Bill, I don't know where this extension first arose; I thought it
must have been in an IBM mainframe compiler, which would have induced
me and others to adopt it.  I have a pretty good idea why developers
consider it though.

If the standard had required every conditional part to be terminated,
the implemenation would have been marvelously CLEAN and we would
probably not be having this discussion.  I tried that in the grammar
that I'm playing with, and EVERY (not a lot, not most, EVERY)
ambiguity magically vanished.  Alas, that is not the rule.  Whether
or not we implement the extension, we have the same set of
ambiguities.  So, adopting it costs nothing, and avoids the
possibility that some user, some day will tell you that his program
compiles on your competitor's compiler but won't compile on yours.
Some day may not be too long away if MF has the extension.

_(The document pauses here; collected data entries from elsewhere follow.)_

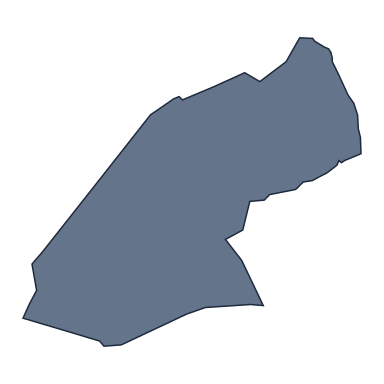 outline of Baw, Blue Nile, Sudan
{"feature_id": "16777658B5498813311295", "entity_name": "Baw", "entity_type": "district", "adm_level": 2, "iso_a3": "SDN", "parent_name": "Sudan", "parent_adm1": "Blue Nile", "projection": "mercator", "projection_center": [33.983, 11.162], "detail": "fine", "context": "isolated", "style": "filled", "palette": "slate", "viewbox_px": 384, "rotation_deg": 0, "n_neighbors": 0, "source": "geoboundaries", "source_scale": "gbopen_adm2", "svg_char_len": 872}
<svg xmlns="http://www.w3.org/2000/svg" viewBox="0 0 384 384"><path d="M361.0,153.7L360.4,137.2L358.3,128.7L357.6,115.1L353.8,103.3L348.0,95.0L338.5,74.3L332.2,61.5L332.3,58.0L331.4,54.8L331.0,52.5L328.5,48.8L324.4,47.1L314.7,41.2L312.6,38.4L299.7,37.8L296.5,43.4L286.1,61.7L259.8,81.6L244.7,72.7L213.6,86.8L182.4,99.9L179.1,96.6L173.5,98.9L167.7,103.0L150.5,114.8L100.8,178.0L42.7,251.6L35.2,260.3L32.0,264.1L36.6,290.4L29.4,304.0L23.0,318.2L62.8,330.0L91.1,338.5L99.5,341.0L104.0,346.2L111.7,345.6L121.2,344.9L186.8,314.0L205.4,307.5L250.7,304.5L263.3,305.6L241.7,260.4L225.4,239.4L242.8,230.0L249.8,201.4L264.3,200.1L269.6,194.6L293.9,189.8L295.4,189.5L297.2,188.1L300.0,185.2L303.3,182.0L312.3,180.6L323.3,174.7L324.6,174.2L326.4,173.2L329.4,171.1L337.1,165.0L338.9,160.5L341.4,162.7L344.7,160.5L361.0,153.7Z" fill="#64748b" stroke="#1e293b" stroke-width="1.5"/></svg>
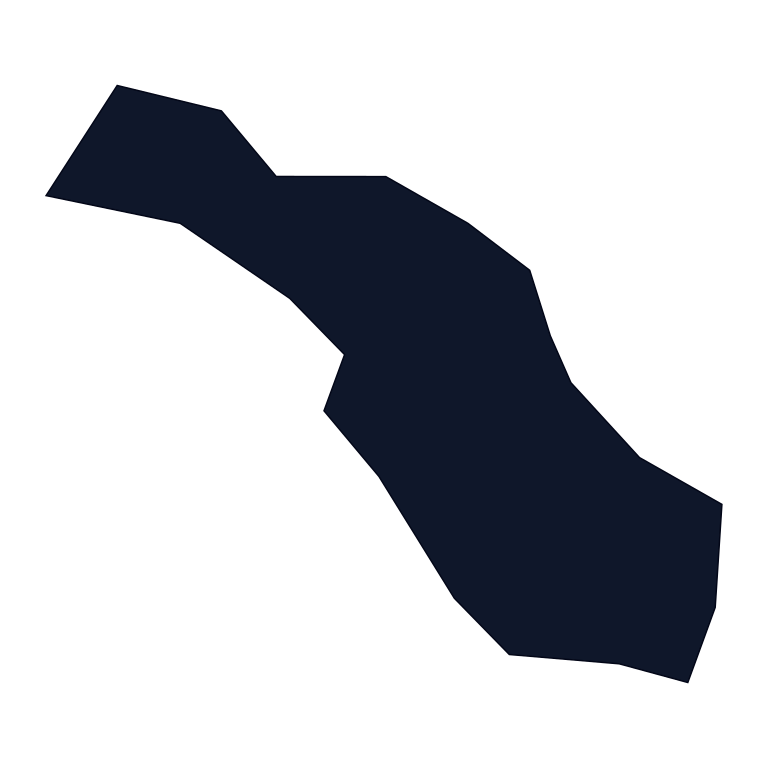 an SVG outline of Zvečan
{"feature_id": "KOS-5892", "entity_name": "Zvečan", "entity_type": "District", "adm_level": 1, "iso_a3": "XKX", "parent_name": "Kosovo", "parent_adm1": "", "projection": "albers", "projection_center": [20.754, 42.971], "detail": "fine", "context": "isolated", "style": "filled", "palette": "ink", "viewbox_px": 768, "rotation_deg": 0, "n_neighbors": 0, "source": "natural_earth", "source_scale": "10m", "svg_char_len": 393}
<svg xmlns="http://www.w3.org/2000/svg" viewBox="0 0 768 768"><path d="M46.1,195.6L117.2,85.5L221.4,110.9L276.2,176.5L385.8,176.6L468.0,223.4L529.7,270.3L550.3,335.8L570.9,382.7L639.5,457.6L721.9,504.4L715.2,607.4L687.8,682.5L619.2,663.8L509.3,654.5L454.4,598.3L378.9,476.4L324.0,410.8L344.6,354.6L289.8,298.4L180.2,223.3L46.1,195.6Z" fill="#0f172a" stroke="#020617" stroke-width="1.5"/></svg>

The ambiguities themselves are not serious.  They arise in this
way.  

A sentence is defined to be one or more statements terminated by a
period.  (I will not indulge in the curious notion voiced by some
expositors of the standard, that "statement" is a plural noun.)  The
definition of statement includes cases with conditional parts which
have as their final part a sequence of statements.  Now the parser
generator is asked to distinguish such a statement from the grammar
element that follows it, which is, of course, according to the
definition of sentence,  a statement!  You can readily see why it
seems disturbed.

In reality, such ambiguities are essentially harmless because the
actual processing that occurs is that the conditional part will
accept statements until it encounters something that is not a
statement.  That is true, of course, whether or not the conditional
statement is nested.  It turns out to be a freebie.